>Why would they be burning anything? They find you with the exploit and then use parallel construction to make arrests.

Same reason they don't burn 0days on low level drug dealers. The risk isn't that they have to reveal in court that they used some backdoor, it's that indiscriminate use of a backdoor eventually leads to it being discovered by security researchers.

>The location toggle does nothing to prevent your carrier (and by extension your government) from determining location from cell towers. If you trust there is no remote exploit, the minimum would at least include turning off cellular signals.

I specifically mentioned airplane mode in my previous post.

But those comments weren't just about location - everyone knows that triangulation based on cell towers is a viable option as long as you're connected to some. But they also claimed that airplane mode, which is supposed to disable most communications modules in your phone, including the cellular modem, would be ineffective at doing that. To me that seems to reach into "the US government can remotely turn your phone on" and similar kind of theories.

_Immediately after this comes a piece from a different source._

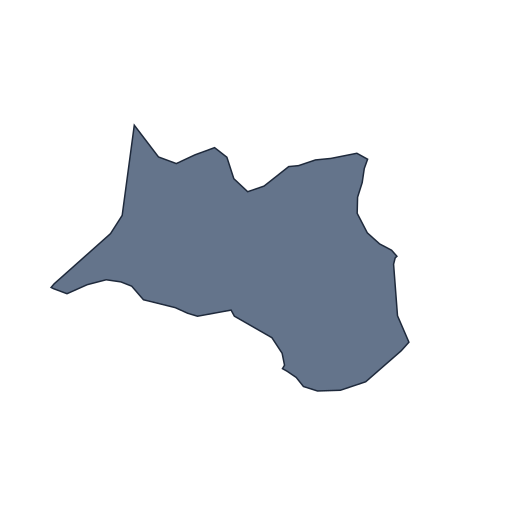 SVG path tracing the border of Kouritenga, rotated 305°
{"feature_id": "BFA-2829", "entity_name": "Kouritenga", "entity_type": "Province", "adm_level": 1, "iso_a3": "BFA", "parent_name": "Burkina Faso", "parent_adm1": "", "projection": "albers", "projection_center": [-0.3, 12.177], "detail": "fine", "context": "isolated", "style": "filled", "palette": "slate", "viewbox_px": 512, "rotation_deg": 305, "n_neighbors": 0, "source": "natural_earth", "source_scale": "10m", "svg_char_len": 830}
<svg xmlns="http://www.w3.org/2000/svg" viewBox="0 0 512 512"><g transform="rotate(305 256 256)"><path d="M178.9,342.3L182.9,342.0L191.3,333.2L198.2,315.9L194.3,272.8L197.4,266.6L173.1,242.6L169.9,232.9L167.4,219.5L155.6,188.9L160.0,171.5L157.3,160.2L150.6,146.9L135.7,134.2L116.7,122.8L113.1,108.9L112.7,106.2L117.4,106.6L190.9,124.0L212.5,123.1L293.3,81.3L281.2,119.3L286.0,137.7L303.9,148.0L321.0,159.9L320.2,175.5L306.6,193.5L303.9,212.3L317.9,222.5L348.0,231.5L354.4,239.0L368.8,249.6L378.9,261.4L398.0,279.7L399.3,291.9L389.8,294.5L377.0,300.9L362.4,305.5L349.0,314.4L338.8,333.9L336.8,350.3L338.5,363.7L336.6,371.6L334.3,371.1L328.2,373.4L288.2,406.2L273.1,430.7L261.6,429.3L215.9,418.0L194.4,402.1L180.7,383.8L176.3,369.7L179.6,358.6L179.4,347.0L178.9,342.3Z" fill="#64748b" stroke="#1e293b" stroke-width="1.5"/></g></svg>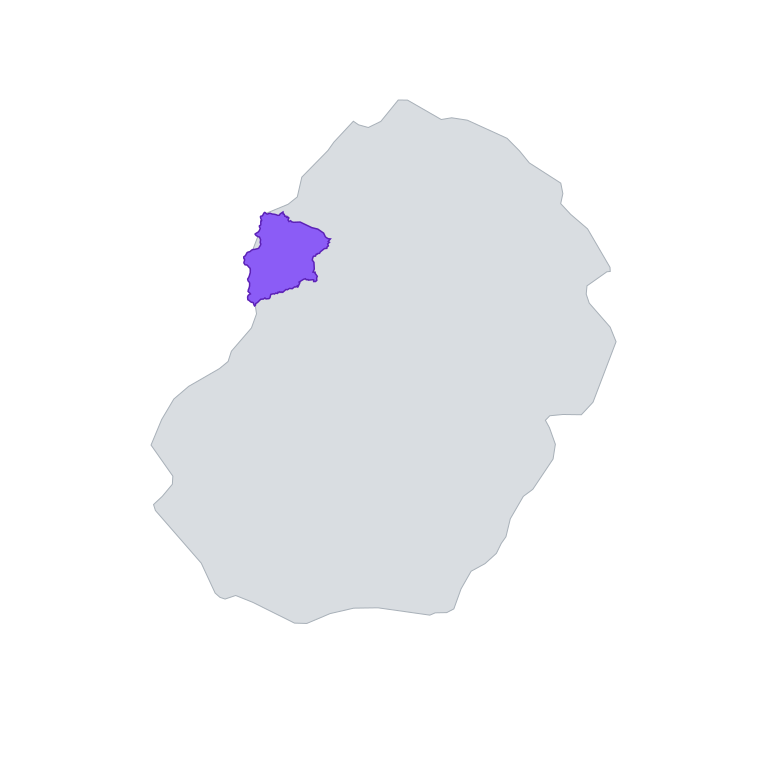 Novatsi, Novaci, North Macedonia shown in context, rotated 136°
{"feature_id": "65306769B28760853140319", "entity_name": "Novatsi", "entity_type": "district", "adm_level": 2, "iso_a3": "MKD", "parent_name": "North Macedonia", "parent_adm1": "Novaci", "projection": "albers", "projection_center": [21.684, 41.019], "detail": "fine", "context": "in_parent", "style": "filled", "palette": "violet", "viewbox_px": 768, "rotation_deg": 136, "n_neighbors": 0, "source": "geoboundaries", "source_scale": "gbopen_adm2", "svg_char_len": 4217}
<svg xmlns="http://www.w3.org/2000/svg" viewBox="0 0 768 768"><g transform="rotate(136 384 384)"><path d="M350.3,204.9L361.8,206.4L386.8,199.3L402.4,189.4L410.3,187.9L420.8,184.1L436.0,184.6L451.4,188.8L470.9,183.1L490.0,173.7L497.7,176.0L506.1,183.8L511.6,185.9L543.8,227.2L561.5,243.8L582.3,256.3L605.9,265.4L614.5,274.2L630.1,318.2L637.6,334.9L647.7,339.7L650.2,344.5L650.7,350.9L639.9,382.1L636.3,451.8L633.5,457.4L621.6,457.2L605.9,458.9L599.9,464.4L594.0,501.9L568.6,512.9L545.6,519.2L526.1,518.0L491.7,509.4L480.5,508.5L471.0,513.6L440.4,516.4L427.0,523.0L395.5,566.8L363.5,581.9L352.6,589.6L328.1,579.9L316.4,578.8L299.4,589.9L262.2,590.9L252.1,592.8L223.5,594.3L222.3,588.2L217.1,579.4L203.8,575.1L176.5,578.4L169.9,571.9L159.1,534.5L150.4,528.5L140.8,515.9L124.8,475.2L124.6,457.5L125.9,442.1L117.3,405.7L123.1,396.7L131.6,391.0L131.9,376.4L129.8,354.2L140.4,310.9L143.1,307.8L145.7,309.9L169.8,313.6L176.1,308.2L180.2,299.6L181.8,267.8L187.7,253.2L246.3,225.7L263.4,224.8L276.5,237.8L286.8,246.0L293.1,245.8L295.4,237.5L302.6,221.6L314.5,212.6L350.0,204.9L350.3,204.9Z" fill="#d9dde1" stroke="#a8b0b8" stroke-width="1"/><path d="M337.2,577.9L337.7,578.0L339.0,578.2L340.0,578.4L340.6,578.5L341.0,578.3L342.0,578.1L342.3,578.3L343.3,579.1L343.9,580.5L344.3,581.3L344.6,581.7L345.2,582.6L345.5,582.9L346.0,583.4L346.9,585.0L347.1,585.6L347.4,586.0L347.7,586.2L348.8,586.8L349.7,587.1L350.0,587.4L350.2,587.8L350.4,589.0L350.5,589.4L350.4,589.8L350.6,590.3L351.5,590.4L352.0,590.3L353.1,589.9L354.2,589.6L354.4,589.5L355.0,589.6L355.6,590.0L356.1,590.3L356.6,590.2L357.0,589.7L357.5,588.9L357.8,588.2L358.1,587.2L358.5,586.5L359.1,586.4L359.4,586.8L360.9,585.4L361.2,584.9L361.5,584.6L362.1,584.1L362.6,584.0L362.9,584.0L363.0,584.0L363.5,584.4L363.8,584.3L364.1,584.0L364.5,583.5L364.6,583.0L364.8,582.4L364.9,581.9L365.2,581.7L365.6,581.6L367.3,580.9L369.1,580.7L370.2,581.0L371.0,581.2L372.6,581.4L372.8,580.5L372.8,579.6L372.6,578.7L372.3,577.6L371.8,576.7L371.5,576.2L372.1,574.6L372.5,573.6L372.9,573.2L374.0,572.4L375.0,571.5L375.1,571.1L375.3,570.3L375.9,569.9L376.6,569.6L378.9,569.0L379.4,568.8L380.0,568.8L380.4,568.9L382.5,570.1L383.1,570.4L383.4,570.6L383.8,570.9L384.2,571.4L386.2,572.3L387.7,572.3L388.6,572.4L389.3,572.8L389.9,573.2L390.7,573.5L391.4,573.6L393.5,572.9L395.0,572.6L395.4,572.7L396.3,572.9L396.5,572.9L397.2,572.2L397.5,571.8L397.7,571.4L397.5,571.1L397.6,570.8L397.8,570.4L398.4,569.8L399.3,569.3L399.5,569.2L400.1,568.9L400.7,568.4L401.1,566.6L401.1,566.2L400.5,565.5L400.0,565.0L399.9,564.0L399.9,563.4L399.9,563.2L400.0,562.5L400.0,561.5L399.9,560.6L400.2,559.7L401.1,558.7L402.8,557.1L402.9,556.9L404.0,556.4L404.3,556.2L406.2,555.1L408.2,554.4L409.0,554.3L409.6,553.7L409.9,553.0L410.2,552.2L410.2,551.8L410.2,550.7L410.7,549.8L411.4,549.1L412.7,547.8L414.5,546.7L415.4,546.3L416.1,546.0L417.5,545.0L417.5,544.3L417.4,543.3L417.4,542.4L417.5,541.6L418.8,541.9L419.9,542.1L420.6,541.9L421.3,541.6L422.0,541.0L422.4,540.5L423.4,539.2L423.0,537.9L422.9,536.3L422.8,535.7L422.6,534.9L422.5,534.7L422.2,534.4L421.7,533.9L421.6,533.5L421.6,533.3L422.2,532.1L422.8,530.6L422.9,530.1L421.6,530.0L420.4,531.0L418.4,530.5L413.8,530.6L411.6,528.8L409.9,528.6L409.8,527.2L407.4,525.3L406.1,525.3L403.2,527.1L400.9,525.8L400.3,524.8L398.8,524.6L397.8,523.2L396.4,523.6L396.2,522.8L394.9,522.8L394.5,521.4L393.5,521.2L393.2,520.3L388.9,520.1L388.0,518.9L385.6,518.4L383.8,516.3L380.9,516.0L380.1,515.1L378.1,514.7L378.8,513.8L378.5,513.6L374.2,515.3L374.3,516.3L369.2,515.2L367.4,514.3L367.5,513.0L366.1,511.9L366.3,511.3L362.7,508.4L362.3,507.7L363.4,506.6L362.1,505.3L360.4,505.2L358.8,507.1L357.2,507.8L356.6,511.7L355.9,512.2L357.3,513.8L354.3,515.1L349.9,520.2L349.5,523.0L347.5,524.3L346.0,524.9L344.4,523.6L342.7,524.4L342.0,523.8L341.4,524.1L339.6,522.8L338.0,523.3L332.8,522.8L330.9,521.3L329.8,522.1L328.0,522.0L327.2,523.9L324.8,523.8L325.1,525.3L321.8,525.6L323.2,527.3L323.8,529.4L323.9,530.7L322.6,534.5L324.0,541.4L327.3,546.6L331.8,558.7L336.8,563.2L337.8,565.0L337.7,566.3L339.5,566.9L339.1,568.7L337.1,569.5L337.2,570.8L337.5,570.5L338.4,571.6L337.9,572.8L338.8,573.6L337.9,575.4L338.4,576.3L337.2,577.9Z" fill="#8b5cf6" stroke="#5b21b6" stroke-width="1.5"/></g></svg>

As for burning - if they really possessed these extra special exploits that allowed monitoring of even supposedly disconnected or disabled devices, each instance of its use would expose them to a slim, but nonzero chance of that exploit being discovered, especially if it required communicating with that phone directly. In this situation it would be wise to limit the use of this to actually important targets, to avoid revealing their advantage by using these unconventional methods (as opposed to normal cellular, wifi or GPS-based tracking) on random protestors.